People still cheat; it's just more technologically advanced.
You get really good with excuses for skipping class.
The girl you're going to marry may live right next door, so keep your stereo down.
Ordering food at 1 AM is a common occurrence.
You never realized how cool you can be.
TV becomes a bigger time sucker than ever before.
You realize how great your hell summer job was once you have to study.
Keys have never been so important, yet you seem to lose them more than ever before.
You meet the type of people you only thought existed in the movies.
You learn to sleep with light, noise, extreme temperatures, and roommates snoring.
You don't have to cover your textbooks anymore.

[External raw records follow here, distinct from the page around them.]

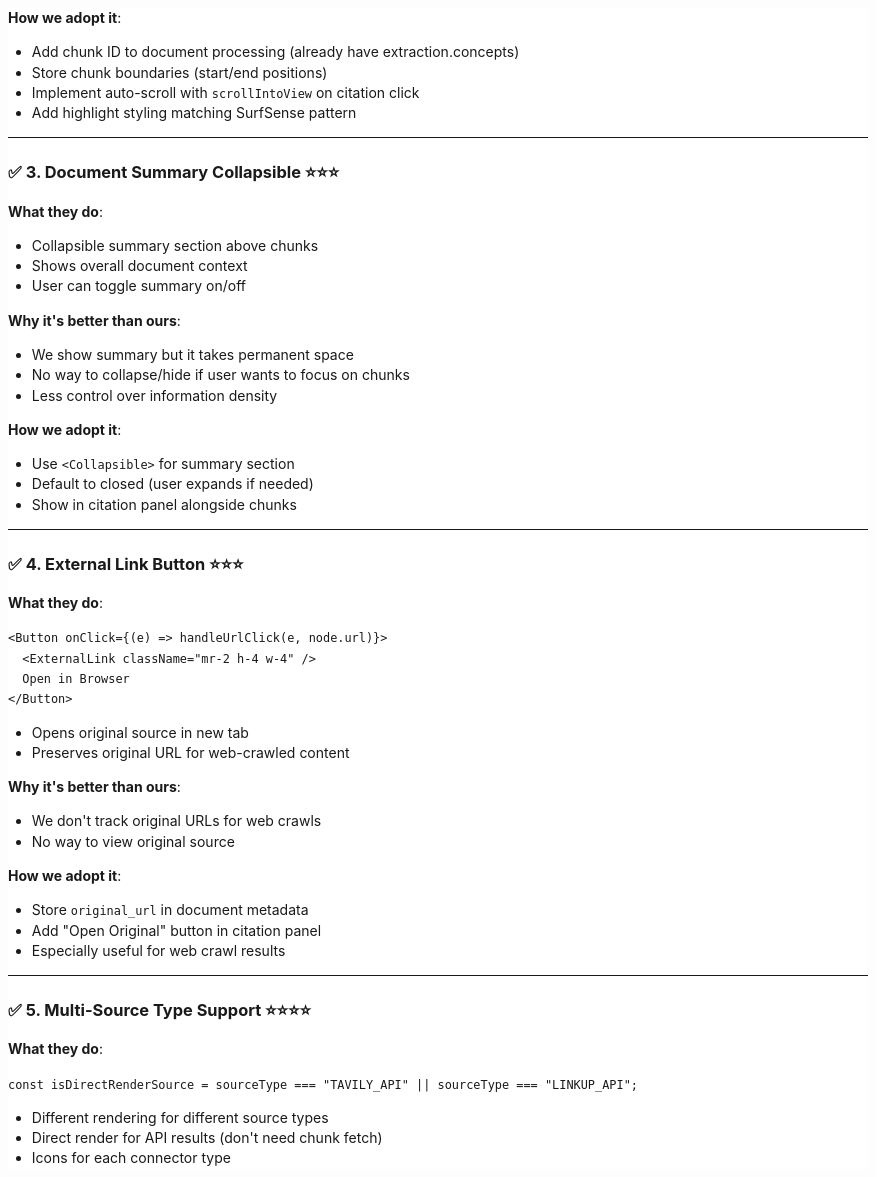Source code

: **How we adopt it**:
- Add chunk ID to document processing (already have extraction.concepts)
- Store chunk boundaries (start/end positions)
- Implement auto-scroll with `scrollIntoView` on citation click
- Add highlight styling matching SurfSense pattern

---

### ✅ 3. **Document Summary Collapsible** ⭐⭐⭐
**What they do**:
- Collapsible summary section above chunks
- Shows overall document context
- User can toggle summary on/off

**Why it's better than ours**:
- We show summary but it takes permanent space
- No way to collapse/hide if user wants to focus on chunks
- Less control over information density

**How we adopt it**:
- Use `<Collapsible>` for summary section
- Default to closed (user expands if needed)
- Show in citation panel alongside chunks

---

### ✅ 4. **External Link Button** ⭐⭐⭐
**What they do**:
```tsx
<Button onClick={(e) => handleUrlClick(e, node.url)}>
  <ExternalLink className="mr-2 h-4 w-4" />
  Open in Browser
</Button>
```
- Opens original source in new tab
- Preserves original URL for web-crawled content

**Why it's better than ours**:
- We don't track original URLs for web crawls
- No way to view original source

**How we adopt it**:
- Store `original_url` in document metadata
- Add "Open Original" button in citation panel
- Especially useful for web crawl results

---

### ✅ 5. **Multi-Source Type Support** ⭐⭐⭐⭐
**What they do**:
```tsx
const isDirectRenderSource = sourceType === "TAVILY_API" || sourceType === "LINKUP_API";
```
- Different rendering for different source types
- Direct render for API results (don't need chunk fetch)
- Icons for each connector type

You become a juggler with the balance between school, friends, girls, activities, work, parties.
You live for chicken finger day at the cafeteria.
People that were geeks in high school seem okay now.
You begin to realize that college is about the ideal lifestyle, except for those pesky classes.
You get good at rationalizing on whether to do homework or not.
Procrastination becomes an art.
Jeans may be worn as many times as the wearer desires.
The only reason you ever dress up is when everything else is dirty.
With all the wealth of knowledge around you, you start to feel like you're on intellectual welfare.
Going to the mini-mart is a major treat.
Amount of alcohol consumed is inversely proportional to grade point average.
You have two kinds of shoes: everyday shoes and party shoes.
Classes: the later the better.
The cute girls actually talk to you now.
Care packages make it all worthwhile.
The longer you're there, the less you talk about home.
Always wear your safety goggles. They're not kidding.
You don't learn last names.
Card games never lasted for hours before.
Vacuuming happens every semester, if you get around to it.
Boys will dance in college.
People who never talked to you in high school are now your best friends when you come home.
You are NEVER alone.
It's amazing how late you can stay up doing absolutely nothing, yet falling asleep in class or in the library takes an average of two seconds.
You spend a ridiculous amount of time pondering the mystery of whether the Lucky Charms in the cafeteria are the real thing.
People magazine is your deep philosophical reading material.
You begin to subdivide your room into sections such as den, library, etc. to make it sound like a house.
All you have to do to make new friends is have mom send some cookies.
You never realized how quiet your house was.
Dishes aren't dirty enough to wash until they have bugs and / or mold in them.
You get along so much better with your family now that you never see any of them.
Your life will never be the same again.